Saved entries:
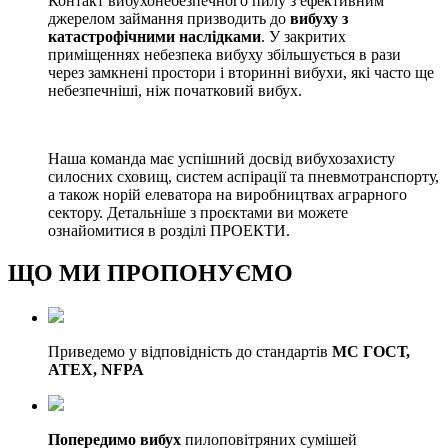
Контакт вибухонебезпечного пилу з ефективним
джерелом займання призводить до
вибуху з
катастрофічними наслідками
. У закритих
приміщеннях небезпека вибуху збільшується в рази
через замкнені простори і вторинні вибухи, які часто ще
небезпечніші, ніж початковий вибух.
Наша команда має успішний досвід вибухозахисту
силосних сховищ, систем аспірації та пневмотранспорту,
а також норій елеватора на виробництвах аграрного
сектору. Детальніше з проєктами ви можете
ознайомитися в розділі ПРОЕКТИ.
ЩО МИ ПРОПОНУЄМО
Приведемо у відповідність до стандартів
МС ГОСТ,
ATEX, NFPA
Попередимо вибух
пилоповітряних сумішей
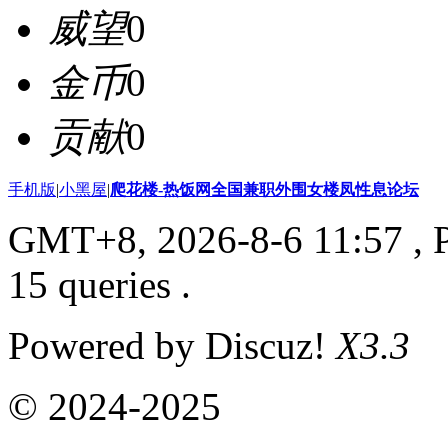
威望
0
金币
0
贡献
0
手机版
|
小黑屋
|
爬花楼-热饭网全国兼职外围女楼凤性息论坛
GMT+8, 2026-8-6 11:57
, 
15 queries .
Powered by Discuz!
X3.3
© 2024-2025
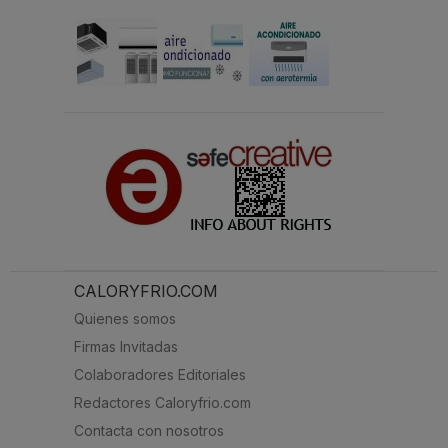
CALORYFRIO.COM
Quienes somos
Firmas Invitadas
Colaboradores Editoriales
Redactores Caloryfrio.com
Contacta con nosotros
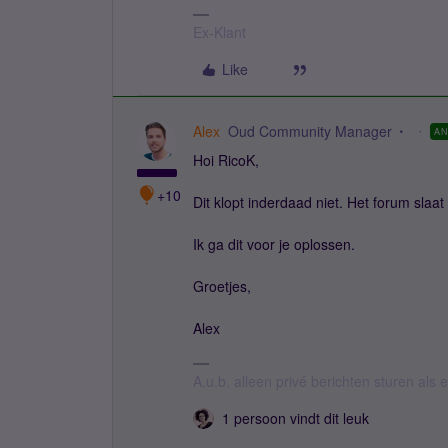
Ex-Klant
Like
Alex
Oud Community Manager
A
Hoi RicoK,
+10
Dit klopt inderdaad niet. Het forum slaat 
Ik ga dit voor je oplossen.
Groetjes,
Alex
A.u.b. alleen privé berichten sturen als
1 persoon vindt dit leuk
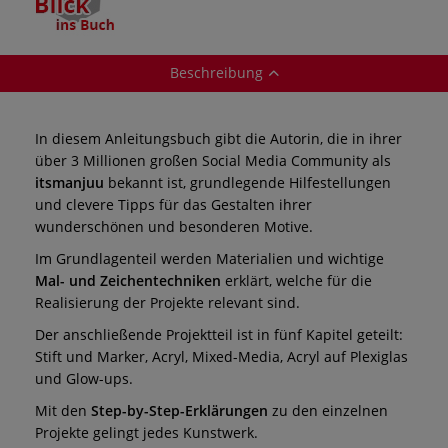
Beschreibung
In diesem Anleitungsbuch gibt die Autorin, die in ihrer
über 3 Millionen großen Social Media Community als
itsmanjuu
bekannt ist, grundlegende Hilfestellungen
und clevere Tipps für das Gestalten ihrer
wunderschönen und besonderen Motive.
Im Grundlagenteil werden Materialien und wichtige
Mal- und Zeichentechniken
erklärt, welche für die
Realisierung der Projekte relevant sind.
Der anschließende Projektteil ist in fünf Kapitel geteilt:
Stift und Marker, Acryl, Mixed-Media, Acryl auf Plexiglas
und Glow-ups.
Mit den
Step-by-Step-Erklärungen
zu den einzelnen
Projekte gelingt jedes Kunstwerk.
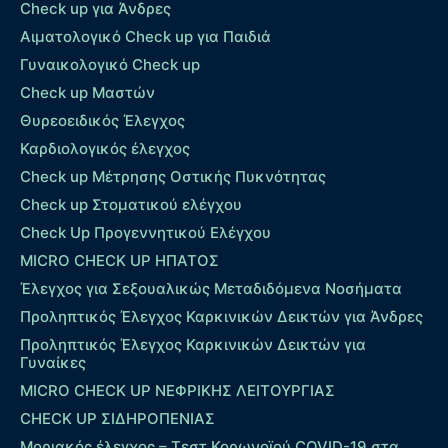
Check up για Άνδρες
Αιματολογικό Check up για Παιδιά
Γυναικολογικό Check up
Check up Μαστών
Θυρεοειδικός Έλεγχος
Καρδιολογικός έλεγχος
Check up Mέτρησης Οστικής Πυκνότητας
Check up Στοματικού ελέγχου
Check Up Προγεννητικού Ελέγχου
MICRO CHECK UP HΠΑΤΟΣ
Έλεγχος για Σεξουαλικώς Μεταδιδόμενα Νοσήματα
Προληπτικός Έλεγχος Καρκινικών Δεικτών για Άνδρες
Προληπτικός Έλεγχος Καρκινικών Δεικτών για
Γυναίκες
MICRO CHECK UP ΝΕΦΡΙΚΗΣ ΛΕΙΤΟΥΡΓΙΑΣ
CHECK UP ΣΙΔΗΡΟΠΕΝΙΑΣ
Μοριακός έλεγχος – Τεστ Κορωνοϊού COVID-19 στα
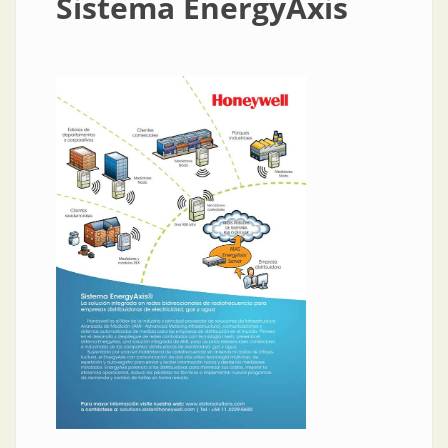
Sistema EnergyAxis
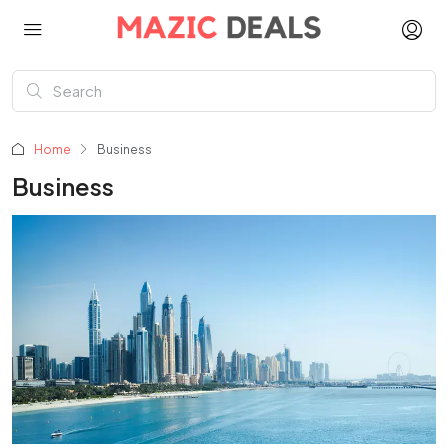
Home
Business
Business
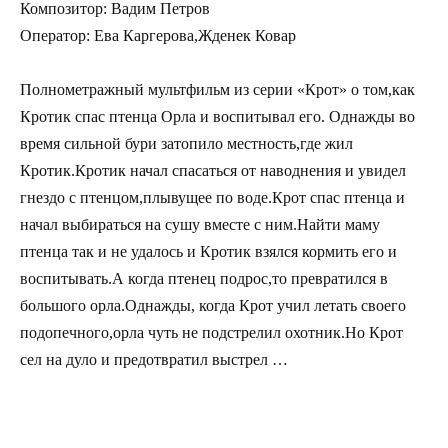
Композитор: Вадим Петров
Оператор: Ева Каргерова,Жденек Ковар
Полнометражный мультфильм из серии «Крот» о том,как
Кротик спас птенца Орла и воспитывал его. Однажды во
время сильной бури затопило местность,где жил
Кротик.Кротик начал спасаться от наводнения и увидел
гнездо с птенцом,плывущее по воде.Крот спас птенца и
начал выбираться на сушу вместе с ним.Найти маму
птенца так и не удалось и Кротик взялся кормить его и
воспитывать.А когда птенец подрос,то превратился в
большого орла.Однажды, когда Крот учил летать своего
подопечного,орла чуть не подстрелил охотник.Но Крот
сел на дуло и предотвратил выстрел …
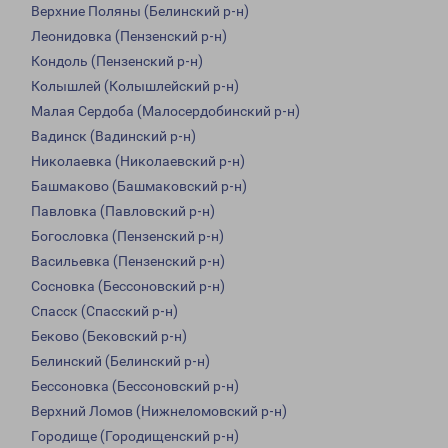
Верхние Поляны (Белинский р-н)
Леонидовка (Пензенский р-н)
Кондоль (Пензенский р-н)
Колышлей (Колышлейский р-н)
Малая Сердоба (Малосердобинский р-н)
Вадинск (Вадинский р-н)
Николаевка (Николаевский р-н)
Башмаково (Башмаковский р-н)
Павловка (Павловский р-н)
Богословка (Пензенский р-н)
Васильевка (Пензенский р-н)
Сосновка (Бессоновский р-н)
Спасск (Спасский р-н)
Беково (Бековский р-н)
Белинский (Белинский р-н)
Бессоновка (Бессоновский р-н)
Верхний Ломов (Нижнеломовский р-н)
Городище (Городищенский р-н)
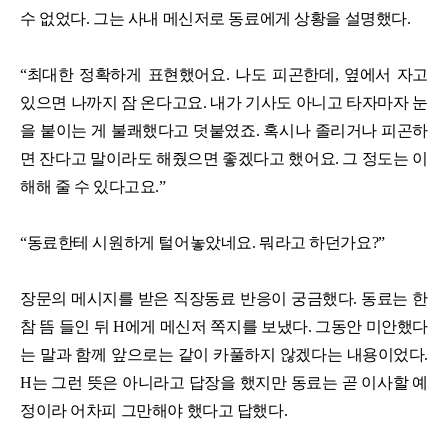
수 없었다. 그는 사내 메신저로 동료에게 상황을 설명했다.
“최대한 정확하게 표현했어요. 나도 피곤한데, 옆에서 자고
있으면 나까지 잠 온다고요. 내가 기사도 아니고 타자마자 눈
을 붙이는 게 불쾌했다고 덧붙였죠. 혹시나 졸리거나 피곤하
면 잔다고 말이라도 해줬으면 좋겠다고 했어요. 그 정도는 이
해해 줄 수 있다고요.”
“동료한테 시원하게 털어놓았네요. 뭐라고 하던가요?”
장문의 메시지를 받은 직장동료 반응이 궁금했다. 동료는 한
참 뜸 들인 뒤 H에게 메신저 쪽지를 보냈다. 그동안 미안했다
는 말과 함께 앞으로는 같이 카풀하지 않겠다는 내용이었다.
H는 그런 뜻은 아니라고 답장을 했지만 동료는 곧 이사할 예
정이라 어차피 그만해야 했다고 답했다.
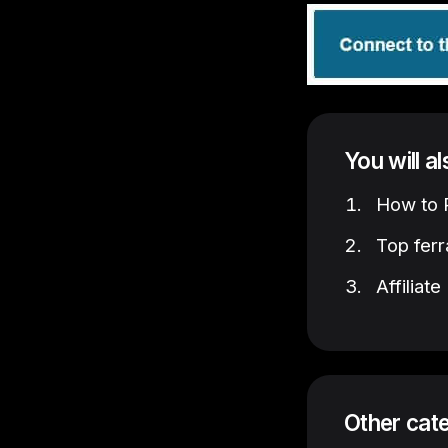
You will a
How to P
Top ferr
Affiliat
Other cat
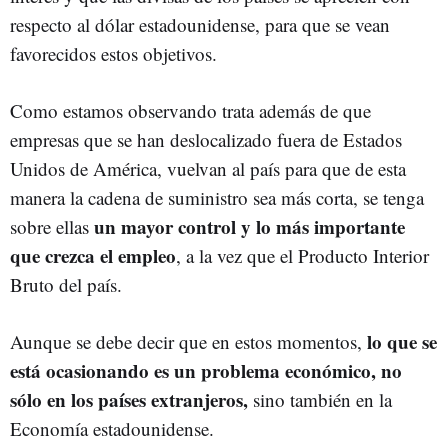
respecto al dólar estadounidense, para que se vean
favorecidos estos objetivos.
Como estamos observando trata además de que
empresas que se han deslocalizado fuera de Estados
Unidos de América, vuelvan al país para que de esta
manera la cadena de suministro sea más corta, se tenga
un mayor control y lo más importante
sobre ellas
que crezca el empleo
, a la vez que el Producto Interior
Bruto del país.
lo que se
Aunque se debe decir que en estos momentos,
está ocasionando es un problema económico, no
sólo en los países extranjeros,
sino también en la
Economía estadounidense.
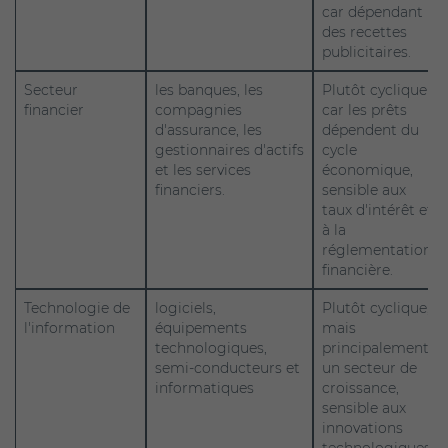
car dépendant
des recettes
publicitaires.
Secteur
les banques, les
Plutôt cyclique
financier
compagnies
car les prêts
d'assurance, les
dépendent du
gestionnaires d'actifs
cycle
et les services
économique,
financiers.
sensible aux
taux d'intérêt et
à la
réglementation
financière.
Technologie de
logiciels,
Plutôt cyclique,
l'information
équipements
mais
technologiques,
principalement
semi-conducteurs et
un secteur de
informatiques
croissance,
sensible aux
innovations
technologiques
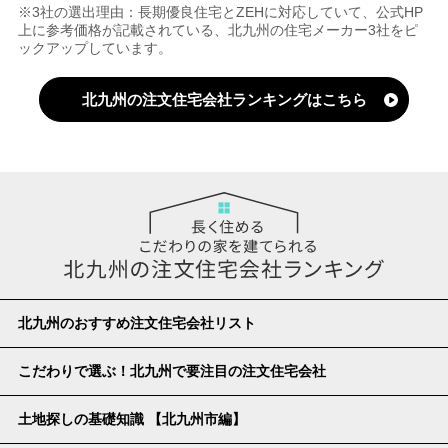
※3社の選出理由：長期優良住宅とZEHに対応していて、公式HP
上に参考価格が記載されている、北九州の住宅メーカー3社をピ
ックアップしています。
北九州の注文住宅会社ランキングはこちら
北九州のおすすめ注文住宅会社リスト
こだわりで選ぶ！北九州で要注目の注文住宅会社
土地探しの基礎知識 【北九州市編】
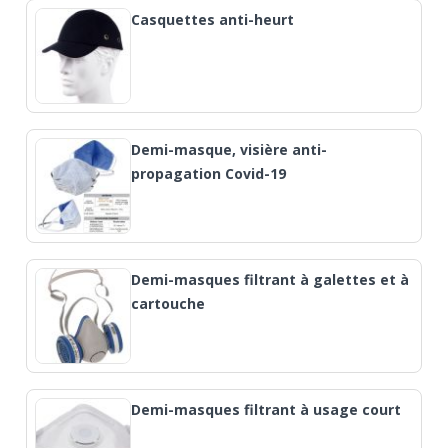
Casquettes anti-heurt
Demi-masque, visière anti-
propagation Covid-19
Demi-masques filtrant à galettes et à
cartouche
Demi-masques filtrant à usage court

> **TASK INSTRUCTIONS**: Could you output exactly the lines above, from the line with "Кротик.Кротик начал спасаться" up to and including the line with "Городище (Городищенский р-н)", and nothing else, skipping the pictures?

> **ANSWER SECTION**:
Кротик.Кротик начал спасаться от наводнения и увидел
гнездо с птенцом,плывущее по воде.Крот спас птенца и
начал выбираться на сушу вместе с ним.Найти маму
птенца так и не удалось и Кротик взялся кормить его и
воспитывать.А когда птенец подрос,то превратился в
большого орла.Однажды, когда Крот учил летать своего
подопечного,орла чуть не подстрелил охотник.Но Крот
сел на дуло и предотвратил выстрел …
Верхние Поляны (Белинский р-н)
Леонидовка (Пензенский р-н)
Кондоль (Пензенский р-н)
Колышлей (Колышлейский р-н)
Малая Сердоба (Малосердобинский р-н)
Вадинск (Вадинский р-н)
Николаевка (Николаевский р-н)
Башмаково (Башмаковский р-н)
Павловка (Павловский р-н)
Богословка (Пензенский р-н)
Васильевка (Пензенский р-н)
Сосновка (Бессоновский р-н)
Спасск (Спасский р-н)
Беково (Бековский р-н)
Белинский (Белинский р-н)
Бессоновка (Бессоновский р-н)
Верхний Ломов (Нижнеломовский р-н)
Городище (Городищенский р-н)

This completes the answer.